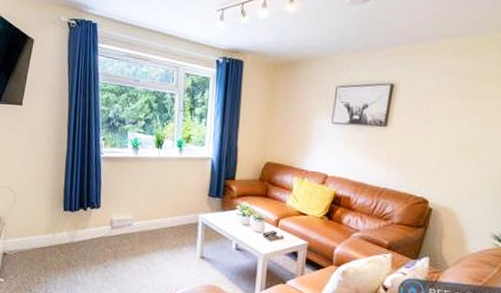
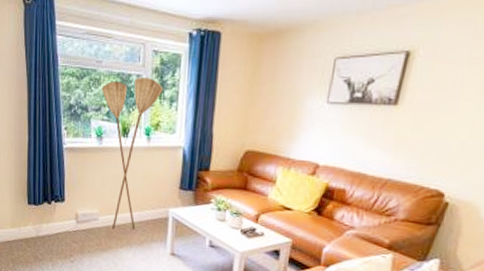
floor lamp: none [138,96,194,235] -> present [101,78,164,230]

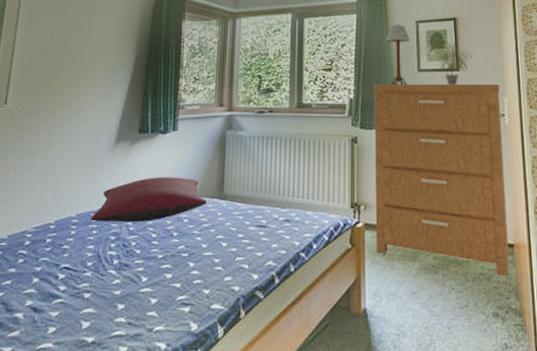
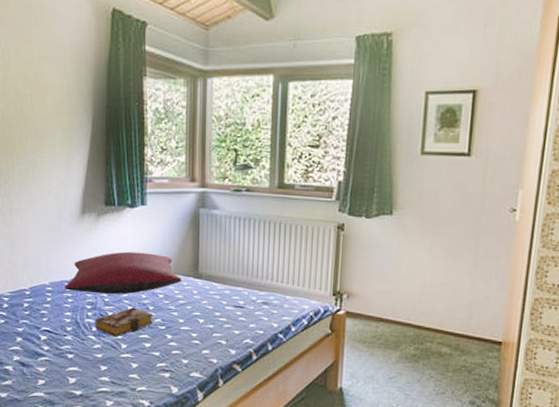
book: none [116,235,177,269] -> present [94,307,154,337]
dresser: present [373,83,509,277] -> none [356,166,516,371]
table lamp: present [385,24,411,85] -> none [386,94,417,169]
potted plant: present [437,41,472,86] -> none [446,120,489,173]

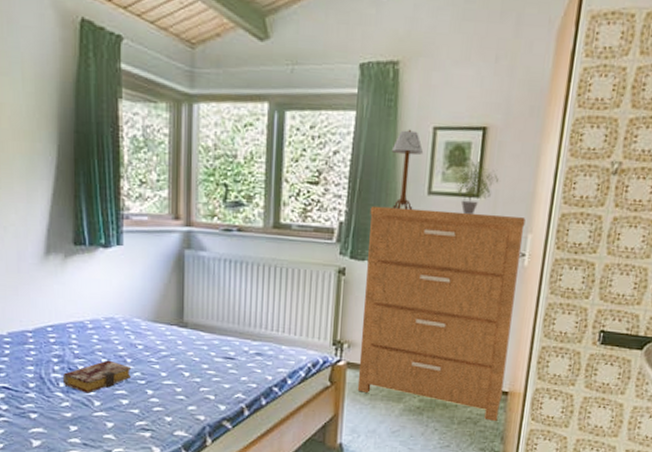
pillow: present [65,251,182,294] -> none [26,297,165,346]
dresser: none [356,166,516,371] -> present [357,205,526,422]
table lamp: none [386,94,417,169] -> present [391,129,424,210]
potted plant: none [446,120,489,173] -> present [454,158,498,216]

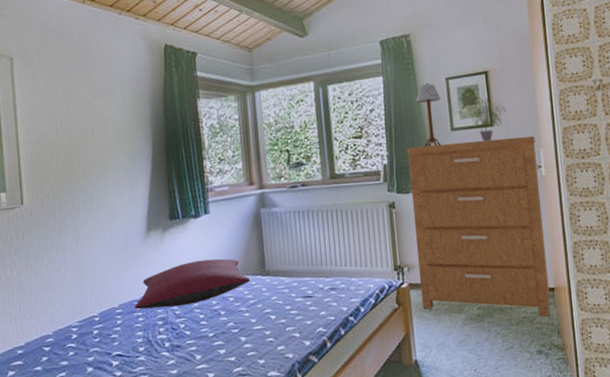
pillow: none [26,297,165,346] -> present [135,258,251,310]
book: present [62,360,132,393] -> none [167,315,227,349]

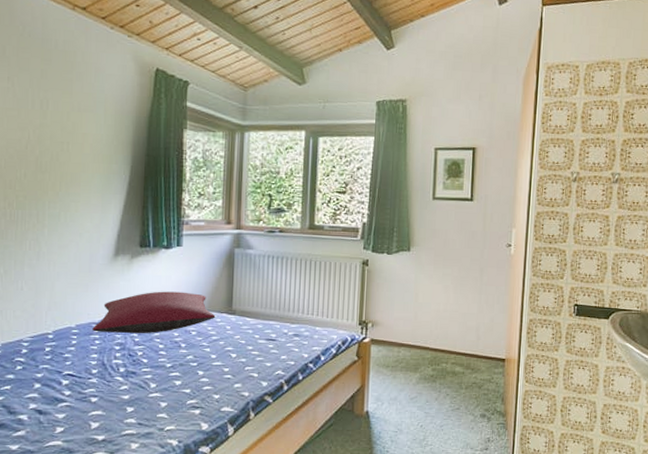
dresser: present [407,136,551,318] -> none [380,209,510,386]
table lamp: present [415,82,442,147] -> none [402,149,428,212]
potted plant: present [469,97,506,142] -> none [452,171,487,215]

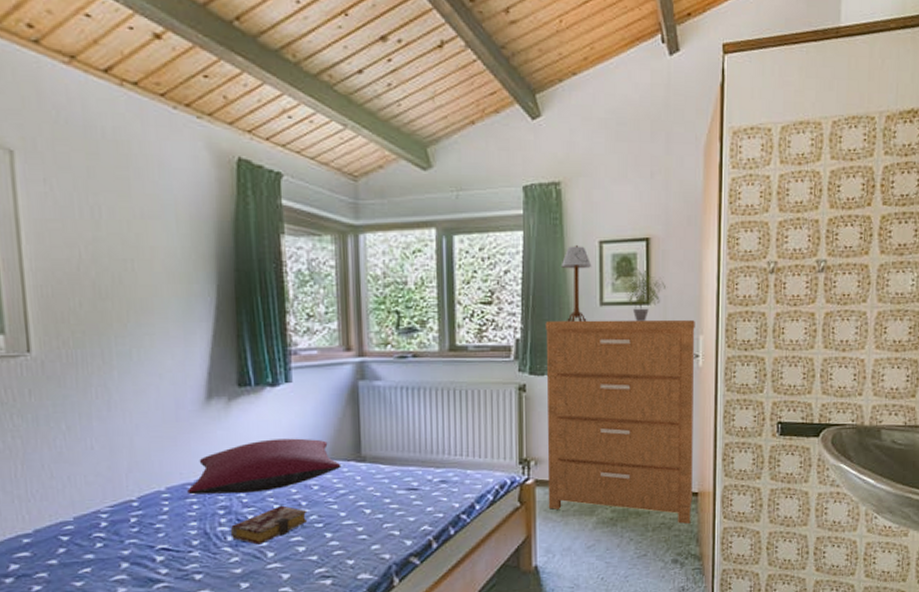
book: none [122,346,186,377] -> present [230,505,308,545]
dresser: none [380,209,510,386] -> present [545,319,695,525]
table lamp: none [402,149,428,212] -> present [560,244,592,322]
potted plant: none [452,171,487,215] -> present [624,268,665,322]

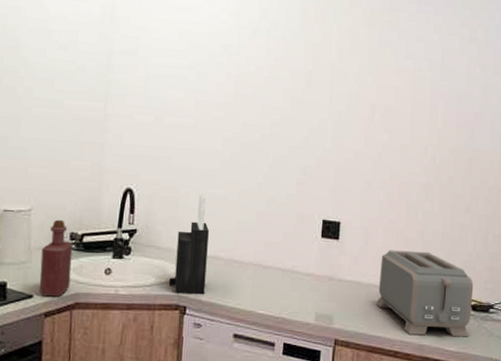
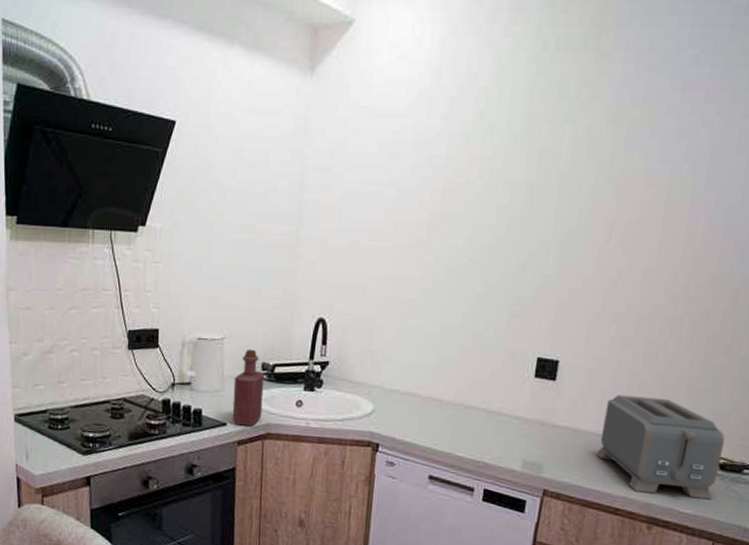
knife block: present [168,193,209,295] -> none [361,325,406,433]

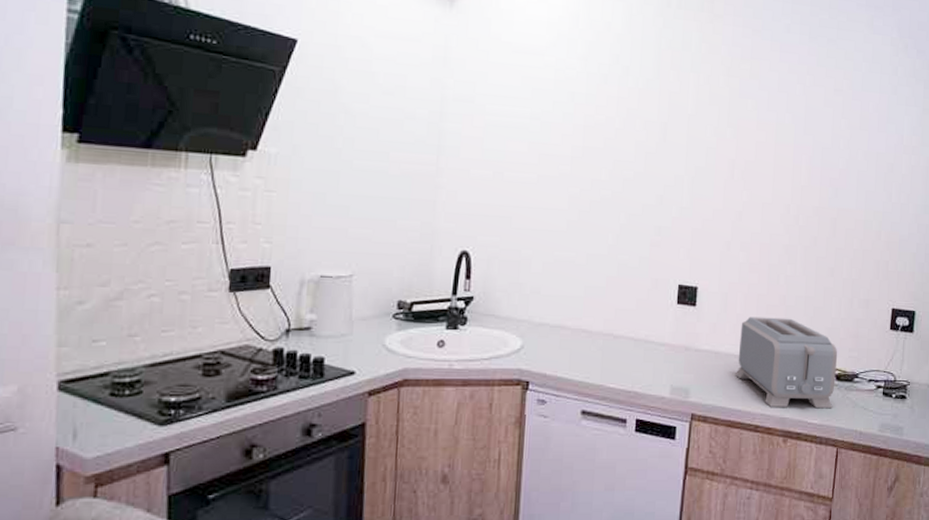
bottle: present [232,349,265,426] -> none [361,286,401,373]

•••••

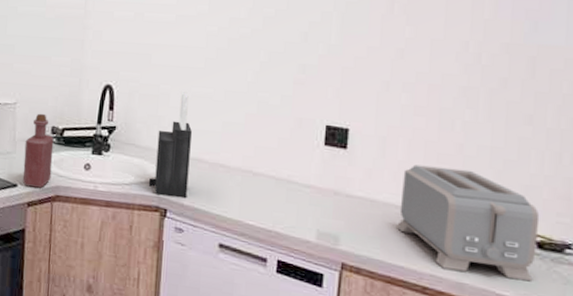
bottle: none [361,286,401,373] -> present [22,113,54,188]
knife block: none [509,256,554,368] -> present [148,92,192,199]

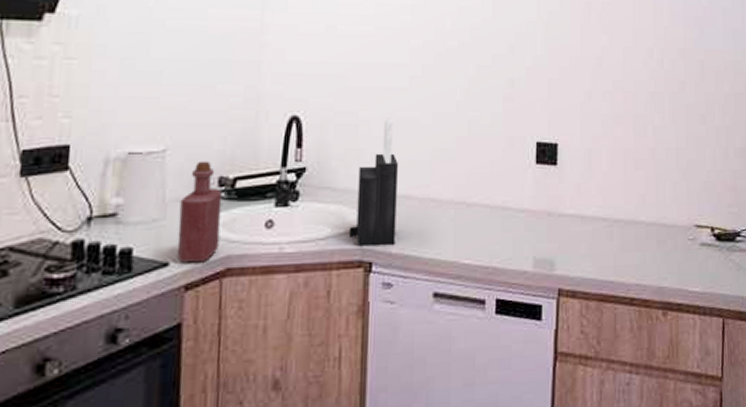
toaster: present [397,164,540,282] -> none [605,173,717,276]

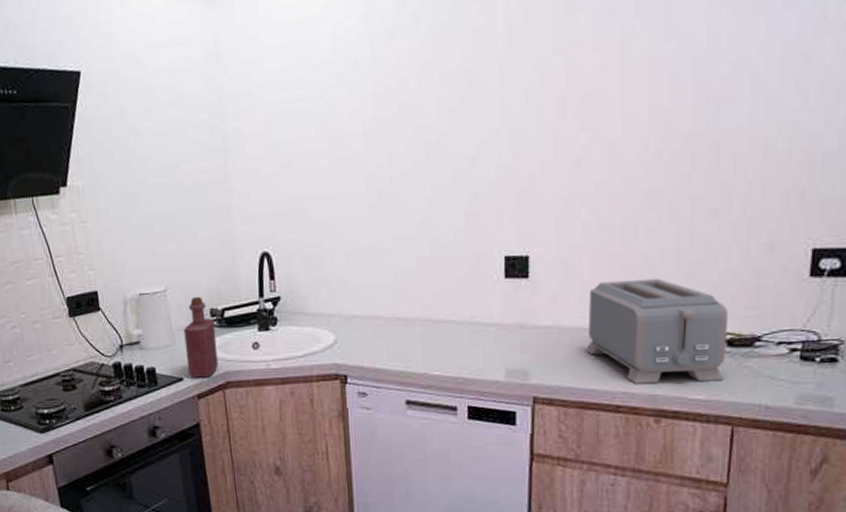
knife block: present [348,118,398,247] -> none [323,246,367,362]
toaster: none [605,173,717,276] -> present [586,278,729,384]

•••••

Task objective
Above, find the line with "floor lamp: none"; copy it and every line down to the line with "potted plant: none [446,120,489,173]", exactly and both included, but no pictures.

The completed task
floor lamp: none [138,96,194,235] -> present [101,78,164,230]

book: none [116,235,177,269] -> present [94,307,154,337]
dresser: present [373,83,509,277] -> none [356,166,516,371]
table lamp: present [385,24,411,85] -> none [386,94,417,169]
potted plant: present [437,41,472,86] -> none [446,120,489,173]

pillow: present [65,251,182,294] -> none [26,297,165,346]
dresser: none [356,166,516,371] -> present [357,205,526,422]
table lamp: none [386,94,417,169] -> present [391,129,424,210]
potted plant: none [446,120,489,173] -> present [454,158,498,216]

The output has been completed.